From Claflin journalism to ESPN data analyst

Nov 23, 2020


ESPN data analyst Andres Waters speaks to multimedia students.


ESPN data analyst and 2016 Claflin graduate Andres Waters talked sports writing with multimedia students during a Zoom conference in November.

In his position with ESPN, Waters enters all plays throughout a game that he is analyzing.

“I’m literally entering each play as it happens, so the quarterback takes the ball, passes it to No. 11 who goes to the 35.  I’m entering all of those plays and every single stat that happened in that moment to accredit it to the right team,” Waters said.

This data can be viewed on or the ESPN app. 

Not only is Waters an ESPN data analyst, he is a contributor and writer for FiveThirtyEight. This website dives into politics, science, sports and other topics.

“They were doing a lot of projections and stuff as far as what was going on in the recent election and everything. They also do a sports section where we do like deep dives into the stats and data within sports,” Waters said.

Waters reminisced on his time at Claflin University, where he wrote for The Times and Democrat for two years and was editor of The Panther. He was named S.C. Collegiate Journalist of the Year in 2015.

“I had a lot of fun getting the foundation and understanding what I was doing. I had told Mr. Harter this is what I wanted to do, that I wanted to go into sports writing and sports media,” Waters said.

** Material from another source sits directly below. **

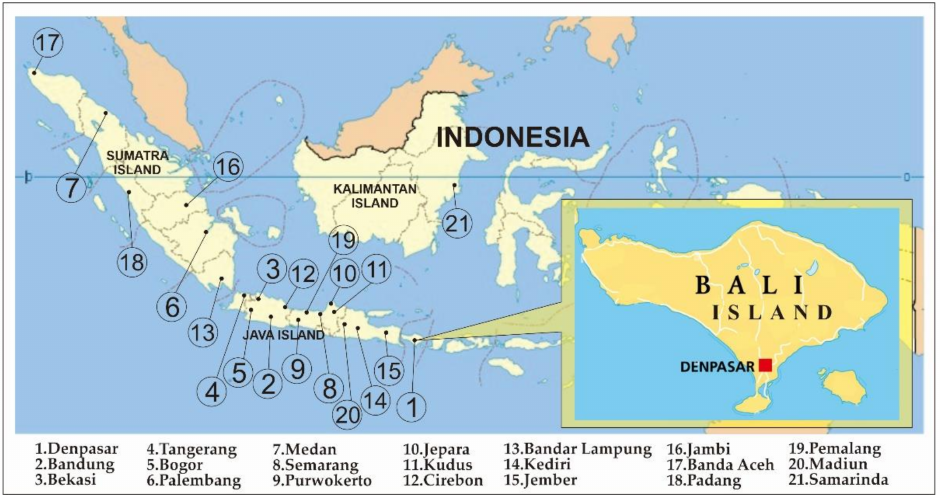
Figure 1. Red box for motorcycles in 21 cities in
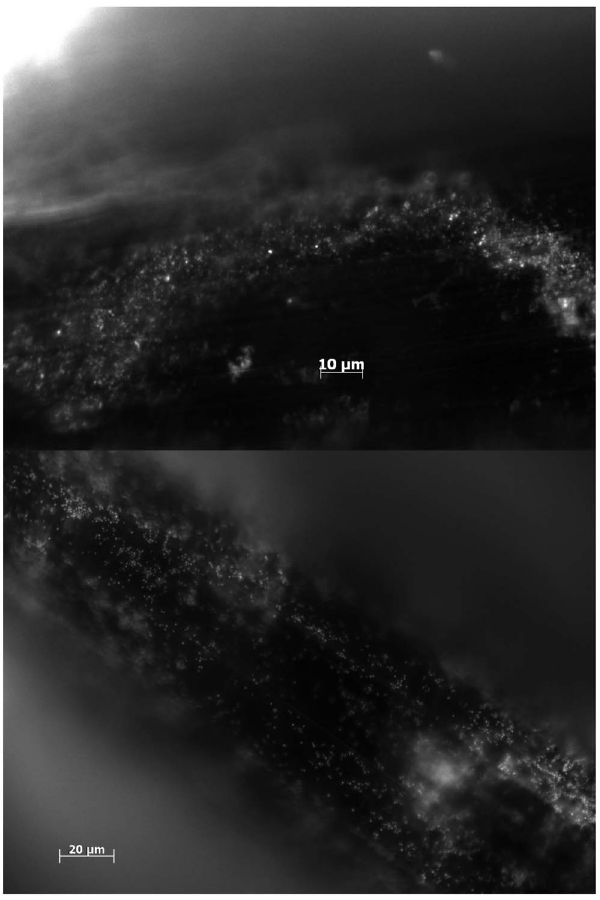
Figure 1. Biofilm assesment with epifluorescence microscopy. Figure 1A shows Xen29 biofilm formation by day 6 post implantation. Implants are washed in saline and stained with DAPI. Along the surface of the implant, clusters of coccoid cells with a diameter of 1 m m are found. The morphology of these cells are consistant with Staphylococ- cus aureus. Figure 1B shows a sterile implant 14 days post implantation.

Going into his junior year at Claflin, he obtained the sportswriter position at The T&D, Orangeburg’s daily newspaper.  “From that point, I really dove into it.”

After Claflin, Waters attended Northwestern University for graduate school, studying sports journalism under J.A. Adande at the Medill School of Journalism.

“I got to go to the Super Bowl, which was awesome. The Patriots vs. the Falcons Super Bowl, the big comeback. I got to do a lot of really cool stuff,” Waters said.

“This field will throw you down and not pick you back up,” said Waters regarding his time being unemployed before getting the ESPN position.  He took an unpaid internship that focused on digital media just to stay in the field. 

He was able to get a job with 538 as a data research assistant, where he spent the entire NBA season entering data into a projection system.

Staying active in the field allowed Waters to stay motivated. He was willing to be anywhere in the field because he understood that his time would come, he said.

“Coming out of grad school and being unemployed, again it was really just knowing and having confidence in the fact that I’m qualified for these jobs. I was getting interviews and stuff, they were just not working out.” 

When searching for graduate schools it is important to choose programs that will open doors for networking and opportunities, Waters said. “You want to go to a program that’s going to give you certain networks and exposure that you may not get being at a small program.”